I think back to times when I was away when I encountered so many different lifestyles and ways of being, when I had to quieten my mind from making judgements, and put aside my own perceptions of what I thought should happen or not. It was only when I could begin to do that that I realised how really unimportant these matters were in the bigger scheme of things.
But we are given a real challenge to our ways of thinking in the concluding part of today’s reading when Jesus suggests that people shouldn't be inviting just their friends, relatives and rich neighbours to their banquets in a never ending cycle of invitation and response. He made the preposterous suggestion that they should invite the poor, the crippled, the lame and the blind, people with absolutely no honour who could never repay the invitation. He must have known such a thing would never happen. But he is offering an understanding of who is welcome in God’s company; of what the community of free people should look like.
And we too are left wondering what this means for us. It isn't comfortable, this challenge to set aside our own ideas of who is honourable, respectable, even suitable. We are challenged to pause and try to see ourselves and everyone as equally people of God whatever our background, status or lack of it.
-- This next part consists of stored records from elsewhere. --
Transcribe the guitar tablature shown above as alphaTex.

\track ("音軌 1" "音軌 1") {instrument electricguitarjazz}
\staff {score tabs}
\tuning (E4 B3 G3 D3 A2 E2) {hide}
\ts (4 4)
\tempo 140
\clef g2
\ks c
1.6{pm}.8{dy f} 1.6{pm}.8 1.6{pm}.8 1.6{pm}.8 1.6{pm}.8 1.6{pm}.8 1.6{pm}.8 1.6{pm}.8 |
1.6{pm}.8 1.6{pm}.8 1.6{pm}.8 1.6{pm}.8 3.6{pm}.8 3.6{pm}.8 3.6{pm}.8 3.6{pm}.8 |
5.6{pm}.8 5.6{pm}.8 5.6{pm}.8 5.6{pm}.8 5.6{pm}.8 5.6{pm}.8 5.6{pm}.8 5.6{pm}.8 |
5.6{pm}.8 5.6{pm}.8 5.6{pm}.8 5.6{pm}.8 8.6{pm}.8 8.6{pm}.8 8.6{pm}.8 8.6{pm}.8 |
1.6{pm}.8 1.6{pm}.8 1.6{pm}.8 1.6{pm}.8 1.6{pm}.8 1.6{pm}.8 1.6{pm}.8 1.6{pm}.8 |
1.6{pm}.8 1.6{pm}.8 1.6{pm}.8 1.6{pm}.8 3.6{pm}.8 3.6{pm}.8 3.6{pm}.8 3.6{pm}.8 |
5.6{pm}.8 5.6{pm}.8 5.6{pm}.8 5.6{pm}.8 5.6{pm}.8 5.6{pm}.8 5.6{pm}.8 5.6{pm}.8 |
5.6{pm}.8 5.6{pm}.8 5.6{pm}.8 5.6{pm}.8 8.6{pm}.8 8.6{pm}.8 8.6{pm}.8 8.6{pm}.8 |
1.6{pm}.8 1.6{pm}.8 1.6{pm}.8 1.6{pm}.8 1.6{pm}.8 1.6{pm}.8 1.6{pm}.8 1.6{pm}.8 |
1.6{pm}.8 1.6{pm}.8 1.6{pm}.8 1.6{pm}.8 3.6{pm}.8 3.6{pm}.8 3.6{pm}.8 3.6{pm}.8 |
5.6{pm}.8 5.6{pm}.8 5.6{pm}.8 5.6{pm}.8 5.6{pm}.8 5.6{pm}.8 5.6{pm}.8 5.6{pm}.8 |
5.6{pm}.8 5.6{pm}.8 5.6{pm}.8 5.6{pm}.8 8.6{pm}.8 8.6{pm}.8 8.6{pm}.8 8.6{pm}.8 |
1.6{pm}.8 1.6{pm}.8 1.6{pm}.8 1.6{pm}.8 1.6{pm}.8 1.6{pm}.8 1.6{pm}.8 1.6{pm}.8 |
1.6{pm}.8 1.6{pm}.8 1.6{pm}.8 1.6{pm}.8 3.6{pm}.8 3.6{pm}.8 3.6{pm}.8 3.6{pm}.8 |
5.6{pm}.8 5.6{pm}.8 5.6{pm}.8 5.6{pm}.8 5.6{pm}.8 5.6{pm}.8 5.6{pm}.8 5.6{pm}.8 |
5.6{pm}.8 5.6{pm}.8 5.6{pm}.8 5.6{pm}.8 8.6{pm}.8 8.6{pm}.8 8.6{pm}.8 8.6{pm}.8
After my travels, it is good to be here, in this place, in this community of faith as we all seek to learn more of what Christ means for us in our lives, for the sake of the world we all share, within the church and outside it. It was Dr Martin Luther King Jnr who said “Our goal is to create a beloved community and this will require a qualitative change in our souls, as well as a quantitative change in our lives”. I think that is what Luke has been telling us about today as he points us to Jesus and how he demonstrated the way of God.